Personal information
- Date of birth: 5 February 1998 (age 28)
- Height: 1.83 m (6 ft 0 in)
- Position: Forward

Team information
- Current team: Kladno
- Number: 11

Youth career
- 0000–2018: Sparta Prague

Senior career*
- Years: Team / Apps / (Gls)
- 2018–2024: Sparta Prague / 3 / (0)
- 2018–2024: Sparta Prague B / 36 / (4)
- 2019: → Vlašim (loan) / 12 / (0)
- 2019–2020: → Ružomberok (loan) / 15 / (1)
- 2021–2022: → Slovan Liberec (loan) / 1 / (0)
- 2022: → 1. FK Příbram (loan) / 13 / (1)
- 2024: → 1. FK Příbram (loan) / 8 / (1)
- 2024–2025: Silon Táborsko / 4 / (0)
- 2025–: Kladno / 0 / (0)

International career^{‡}
- 2016: Czech Republic U18 / 3 / (0)
- 2016–2017: Czech Republic U19 / 9 / (1)

= Ondřej Novotný =

Czech footballer

Ondřej Novotný (born 5 February 1998) is a Czech professional footballer who plays for Kladno.

==Club career==
He was raised in the Sparta Prague youth teams and first was called up to the senior squad on 24 November 2016 for the Europa League game against Southampton. He remained on the bench.
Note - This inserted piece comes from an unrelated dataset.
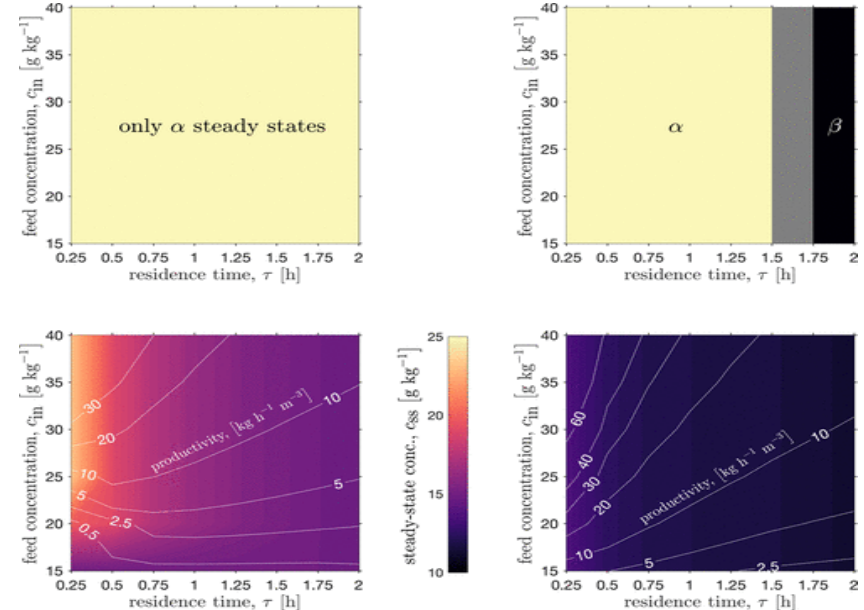
Figure 8. Process intensification of continuous crystallization + milling for polymorph selection. Reproduced with permission from Köllges and Vetter, Organic Process Research & Development; published by American Chemical Society, 2019 [58].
He represented Sparta in 2016–17 and 2017–18 seasons of UEFA Youth League.

On 19 February 2019 he joined Sellier & Bellot Vlašim on loan. He made his professional FNL debut for Vlašim on 3 March 2019 in a game against Dynamo České Budějovice. He finished the loan with 12 appearances, 7 as a starter.
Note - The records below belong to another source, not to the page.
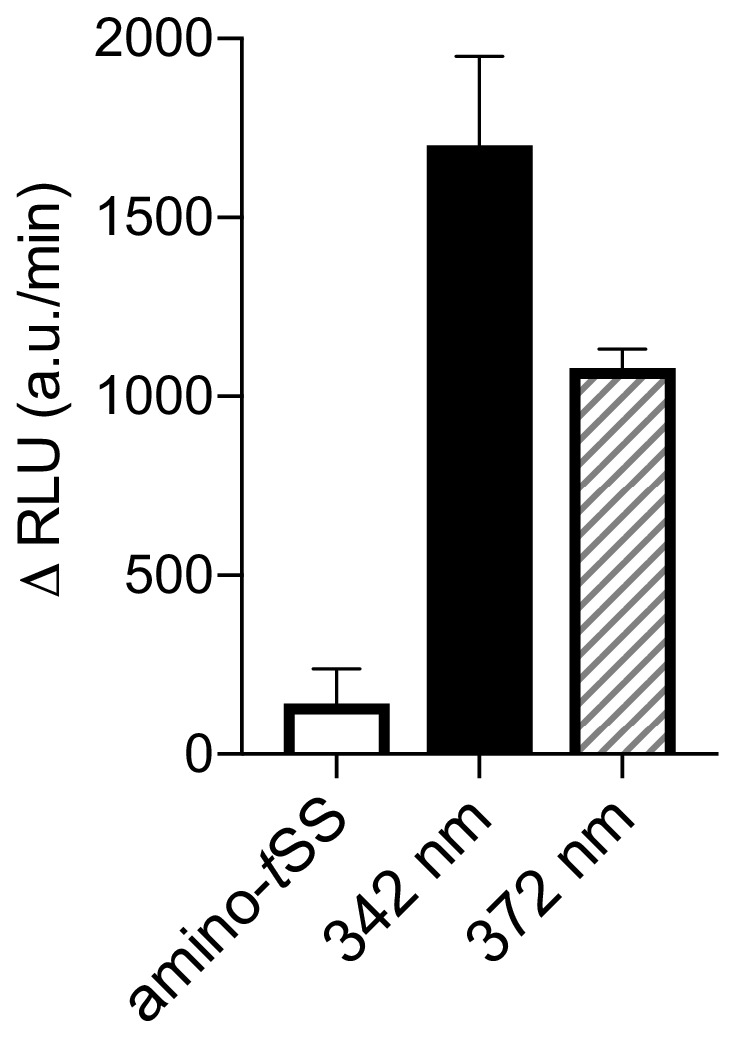
Were-1 photoregulates translation in vitro.In vitro transcription-translation reaction of Were-1-Fluc mRNA in presence of amino-tSS (left column) was irradiated at 342 nm for 60 s (Φq = 6.8*10−5 W/cm2), resulting in an increase in luciferase production (± SEM). The reaction was then irradiated at 372 nm for 60 s (Φq = 1*10−4 W/cm2), resulting in a decrease in luciferase expression rate (± SEM; Φq = 1*10−4 W/cm2) over time.Figure 3—figure supplement 2—source data 1.Photoregulation of Were-1-regulated translation in vitro.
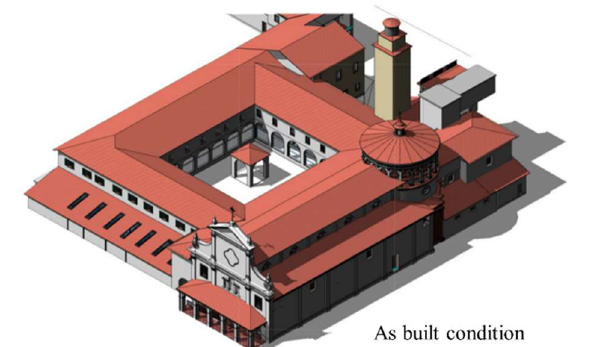
Figure 17. HBIM model in progress, realized on the base of the TLS and UAVs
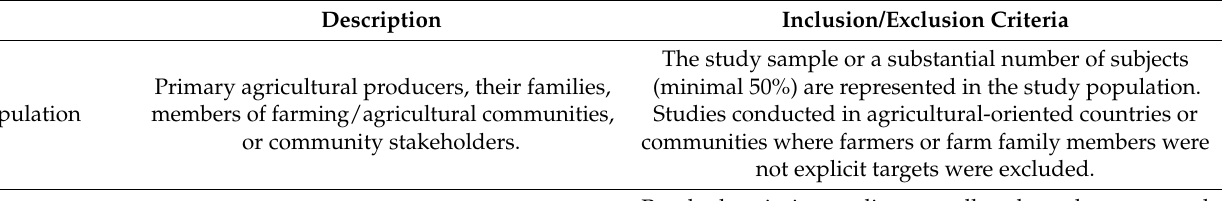
Table A1. Population-Intervention-Comparison-Outcome-Study Design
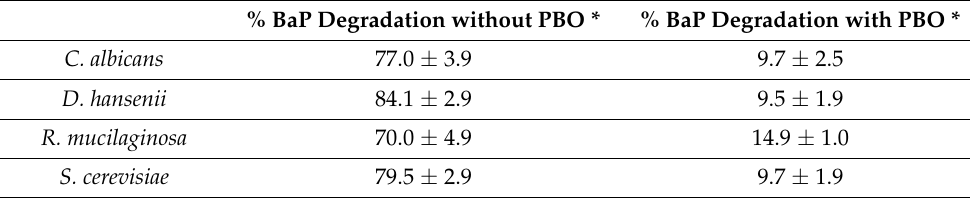
Table 2. The degradation of benzo(a)pyrene (BaP) and its inhibition induced by piperonyl butoxide (PBO). % BaP Degradation without PBO * % BaP Degradation with PBO *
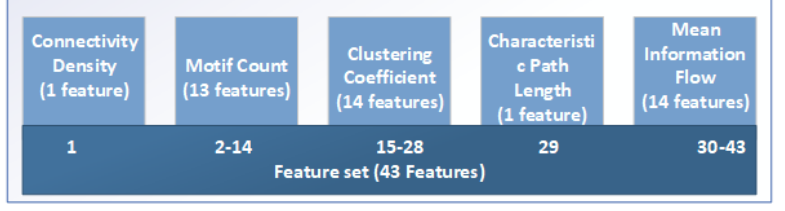
Figure 7. The complete feature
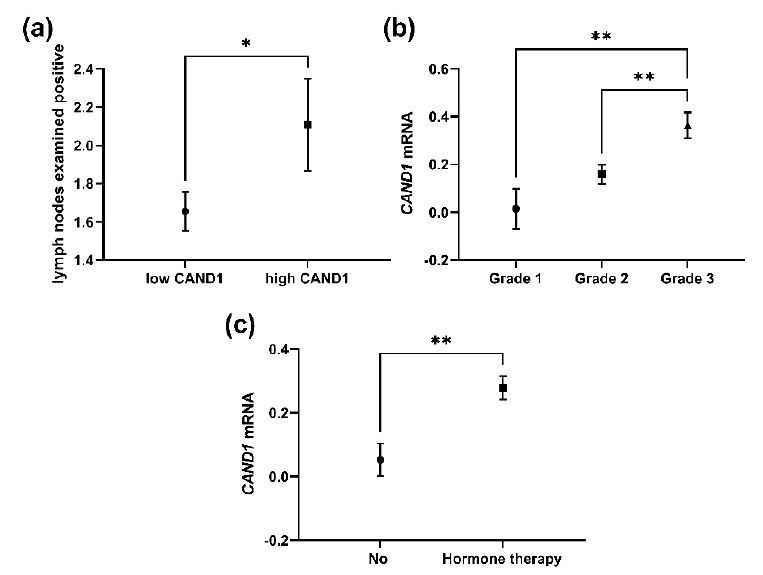
Figure 4. Plots evaluating CAND1 expression in ER α -positive breast cancer patients according to different clinical parameters: ( a ) Analysis for lymph nodes examined positive; ( b ) analysis for neoplasm histologic grades; ( c ) analysis for ER α -positive breast cancer patients who received hormone therapy and patients who did not receive hormone therapy. * p < 0.05 and ** p < 0.01.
For the 2019–20 season he joined Slovak club Ružomberok, on a loan. He scored his first Fortuna Liga goal for Ružomberok on 17 August 2019 in a 2–2 draw against Senica, utilising the pass of Alexander Mojžiš and securing single point for Ružomberok in the 65th minute.

In January 2025, Novotný joined Kladno.